To nobody’s surprise, the erstwhile Interlocutors in the very first brush, in new avatar, have run into the futility of prolonging this farce after the expiry of their paid mission last October. Their laborious ‘New Compact’ has been consigned to some dark corner of the North Block. The central government has virtually disowned the project and declared on the floor of the parliament that it had no intention to act upon the Interlocutors’ recommendations relating to Jammu and Kashmir. What then is the purpose of stretching this joke by pretending to pick up the thread from where it was left after the prescribed expiry date of the venture? The excuse that the three (ex)interlocutors were here now in a different capacity to get the ‘feedback’ from the ground does not make any sense. Feedback for what? The original report has been virtually dumped and disowned by those who had hired its authors. For sure, there are no takers for the idea in J&K, barring the solitary exception of chief minister Omar Abdullah.
Omar recently commended the Interlocutors’ mission and went on to recommend it as a basis for (elusive) dialogue between the separatist leaders and New Delhi. The chief minister must be an incorrigible optimist to entertain such fond hope even when his own National Conference party has unreservedly trashed the ‘New Compact’ because it ruled out return to ‘pre-1953’ paradigm of centre-state relationship. Omar must be daydreaming. His conduct over the issue of withdrawal of Armed Forces Special Powers Act (AFSPA) showed that tendency. Now his misplaced optimism about the Interlocutors’ venture, despite New Delhi’s categoric disinclination , raises serious questions about his political judgement. What is there in the Interlocutors’ report that could be construed as offering a way out of the present impasse over the dialogue process?
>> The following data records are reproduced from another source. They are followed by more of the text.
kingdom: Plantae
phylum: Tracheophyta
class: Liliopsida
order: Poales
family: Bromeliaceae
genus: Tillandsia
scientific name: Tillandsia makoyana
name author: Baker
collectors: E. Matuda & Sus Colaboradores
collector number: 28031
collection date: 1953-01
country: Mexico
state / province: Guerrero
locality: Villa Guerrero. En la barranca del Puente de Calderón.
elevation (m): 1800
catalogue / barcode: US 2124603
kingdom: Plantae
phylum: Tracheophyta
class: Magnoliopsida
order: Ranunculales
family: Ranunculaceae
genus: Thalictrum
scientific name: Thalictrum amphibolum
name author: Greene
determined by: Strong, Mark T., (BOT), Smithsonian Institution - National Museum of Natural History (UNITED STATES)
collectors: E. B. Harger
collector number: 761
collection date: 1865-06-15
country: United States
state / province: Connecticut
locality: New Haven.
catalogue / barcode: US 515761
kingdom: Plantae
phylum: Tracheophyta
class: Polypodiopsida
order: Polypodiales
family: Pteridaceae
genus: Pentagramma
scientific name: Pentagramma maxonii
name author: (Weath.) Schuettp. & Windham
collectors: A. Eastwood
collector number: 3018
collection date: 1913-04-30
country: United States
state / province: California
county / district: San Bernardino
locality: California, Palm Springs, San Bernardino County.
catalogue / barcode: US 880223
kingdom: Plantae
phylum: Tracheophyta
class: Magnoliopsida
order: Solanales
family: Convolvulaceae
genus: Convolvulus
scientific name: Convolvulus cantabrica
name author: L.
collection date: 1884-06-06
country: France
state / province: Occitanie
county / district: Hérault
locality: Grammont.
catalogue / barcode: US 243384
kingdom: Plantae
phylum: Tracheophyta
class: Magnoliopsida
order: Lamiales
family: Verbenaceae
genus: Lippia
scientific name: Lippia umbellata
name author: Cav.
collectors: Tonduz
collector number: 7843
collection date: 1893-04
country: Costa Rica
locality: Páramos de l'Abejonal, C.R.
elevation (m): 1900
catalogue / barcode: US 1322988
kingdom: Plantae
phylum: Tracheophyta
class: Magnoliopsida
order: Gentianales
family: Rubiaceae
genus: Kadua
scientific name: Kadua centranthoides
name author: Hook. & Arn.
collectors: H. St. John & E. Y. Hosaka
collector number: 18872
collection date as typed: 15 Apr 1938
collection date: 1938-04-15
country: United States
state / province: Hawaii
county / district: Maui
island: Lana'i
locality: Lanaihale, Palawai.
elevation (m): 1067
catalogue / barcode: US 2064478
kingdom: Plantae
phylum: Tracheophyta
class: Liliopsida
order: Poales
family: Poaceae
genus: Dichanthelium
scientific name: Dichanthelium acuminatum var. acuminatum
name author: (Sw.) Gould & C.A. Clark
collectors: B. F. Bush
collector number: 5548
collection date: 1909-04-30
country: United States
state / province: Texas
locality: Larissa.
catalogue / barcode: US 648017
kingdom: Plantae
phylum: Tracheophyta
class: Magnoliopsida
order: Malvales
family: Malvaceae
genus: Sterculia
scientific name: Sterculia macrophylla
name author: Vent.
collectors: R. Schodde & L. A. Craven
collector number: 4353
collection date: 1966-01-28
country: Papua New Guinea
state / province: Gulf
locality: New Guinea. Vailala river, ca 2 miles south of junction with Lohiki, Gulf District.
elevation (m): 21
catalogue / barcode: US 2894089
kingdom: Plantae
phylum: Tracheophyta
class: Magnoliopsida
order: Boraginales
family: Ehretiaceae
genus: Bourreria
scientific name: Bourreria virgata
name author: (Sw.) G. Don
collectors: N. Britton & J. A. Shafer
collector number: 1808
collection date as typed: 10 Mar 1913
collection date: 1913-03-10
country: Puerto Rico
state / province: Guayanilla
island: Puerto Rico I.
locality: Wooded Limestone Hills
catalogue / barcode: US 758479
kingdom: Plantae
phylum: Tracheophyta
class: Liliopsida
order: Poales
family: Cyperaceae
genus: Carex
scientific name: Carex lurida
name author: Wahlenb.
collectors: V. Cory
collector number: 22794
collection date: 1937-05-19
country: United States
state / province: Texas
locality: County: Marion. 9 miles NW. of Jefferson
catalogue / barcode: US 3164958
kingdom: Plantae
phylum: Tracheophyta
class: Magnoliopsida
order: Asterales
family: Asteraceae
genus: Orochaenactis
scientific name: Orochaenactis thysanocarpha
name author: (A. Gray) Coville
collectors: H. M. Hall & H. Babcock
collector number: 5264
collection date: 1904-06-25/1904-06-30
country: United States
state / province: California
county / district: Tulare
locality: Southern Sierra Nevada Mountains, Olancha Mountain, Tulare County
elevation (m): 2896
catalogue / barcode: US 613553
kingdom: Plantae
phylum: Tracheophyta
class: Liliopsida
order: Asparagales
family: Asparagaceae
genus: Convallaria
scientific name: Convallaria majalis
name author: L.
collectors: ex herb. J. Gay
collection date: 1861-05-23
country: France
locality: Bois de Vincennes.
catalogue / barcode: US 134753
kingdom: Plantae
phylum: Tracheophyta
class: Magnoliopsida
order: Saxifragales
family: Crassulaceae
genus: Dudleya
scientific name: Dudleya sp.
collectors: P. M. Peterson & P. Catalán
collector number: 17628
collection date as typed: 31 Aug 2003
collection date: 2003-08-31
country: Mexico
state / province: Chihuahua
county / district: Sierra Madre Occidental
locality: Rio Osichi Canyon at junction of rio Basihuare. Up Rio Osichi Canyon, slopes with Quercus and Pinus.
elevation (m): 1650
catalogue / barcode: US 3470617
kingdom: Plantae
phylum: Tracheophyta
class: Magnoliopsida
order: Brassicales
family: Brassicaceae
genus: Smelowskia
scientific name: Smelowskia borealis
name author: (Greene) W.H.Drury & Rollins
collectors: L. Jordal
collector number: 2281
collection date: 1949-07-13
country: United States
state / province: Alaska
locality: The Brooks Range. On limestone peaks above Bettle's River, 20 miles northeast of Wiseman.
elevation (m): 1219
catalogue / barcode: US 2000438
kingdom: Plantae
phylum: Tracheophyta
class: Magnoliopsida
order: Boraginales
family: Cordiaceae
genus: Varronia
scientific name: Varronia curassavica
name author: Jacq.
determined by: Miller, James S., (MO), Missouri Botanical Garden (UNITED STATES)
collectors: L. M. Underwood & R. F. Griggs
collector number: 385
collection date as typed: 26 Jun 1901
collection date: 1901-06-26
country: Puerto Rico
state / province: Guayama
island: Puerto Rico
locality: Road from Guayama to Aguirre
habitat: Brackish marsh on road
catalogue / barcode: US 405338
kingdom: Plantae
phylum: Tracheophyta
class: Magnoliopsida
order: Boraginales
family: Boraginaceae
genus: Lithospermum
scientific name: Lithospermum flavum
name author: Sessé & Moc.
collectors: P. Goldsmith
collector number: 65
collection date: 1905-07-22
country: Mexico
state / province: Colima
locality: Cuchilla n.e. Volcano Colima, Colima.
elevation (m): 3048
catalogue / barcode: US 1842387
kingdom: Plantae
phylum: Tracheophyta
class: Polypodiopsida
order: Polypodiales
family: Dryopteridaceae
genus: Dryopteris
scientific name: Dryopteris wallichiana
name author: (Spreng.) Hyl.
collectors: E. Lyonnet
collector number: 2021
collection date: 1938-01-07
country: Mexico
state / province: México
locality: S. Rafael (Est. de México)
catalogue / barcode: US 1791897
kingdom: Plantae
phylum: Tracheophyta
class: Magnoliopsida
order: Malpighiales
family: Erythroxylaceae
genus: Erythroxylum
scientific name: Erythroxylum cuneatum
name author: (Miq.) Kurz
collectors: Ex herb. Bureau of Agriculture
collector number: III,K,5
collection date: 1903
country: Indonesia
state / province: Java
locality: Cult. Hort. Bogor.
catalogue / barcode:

If anything, the report as well as the recommendations made by the three non-political interlocutors reveals a painstaking effort to avoid going anywhere near the dialogue area. The logical basis on which a purposeful dialogue can take place with the separatist leaders who are among the principal stakeholders falls far beyond the scope of the so-called ‘New Compact’. Also, the interlocutors were shunned by the separatist leaders including those openly inclind to having dialogue with New Delhi. Now after the publication of the ‘New Compact’ some others have joined the chorus orchestrated by the separatists. MLA from Handwara, Engineer Rashid is an instance. He had gone out of his way to flaunt his engagement with interlocutors and chide the separatists for ‘isolating’ themselves. But today he has crossed over because compulsions of the ground reality are beginning to be felt across the board.
Going back in time, the very idea of appointing non-political interlocutors smacked of dubious intentions. The project was announced right at the time when expectations were running high in the state as well as in rest of the country that New Delhi would pick up from where the All-party delegation of parliamentarians had left it after its path-breaking visit in the thick of political crisis in 2010. The centre could not have thought of a worse way to sabotage the breakthrough than killing the nascent initiative itself. Nearly three years have been lost without making an inch of progress towards de-freezing the political situation that continues to be pregnant with all sorts of undesirable consequences.
All that the interlocutors have succeeded in achieving is that the credibility in the dialogue process has been brought down to zero. That is why even the legitimacy of pro-dialogue elements is becoming suspect in the eyes of the people who genuinely aspired for some negotiated settlement of the basic issue. To that extent the interlocutors have undoubtedly ‘succeeded’. What else they are now fishing for is exactly not clear. But whatever their objective in their new avatar it would have no relevance to the ground reality.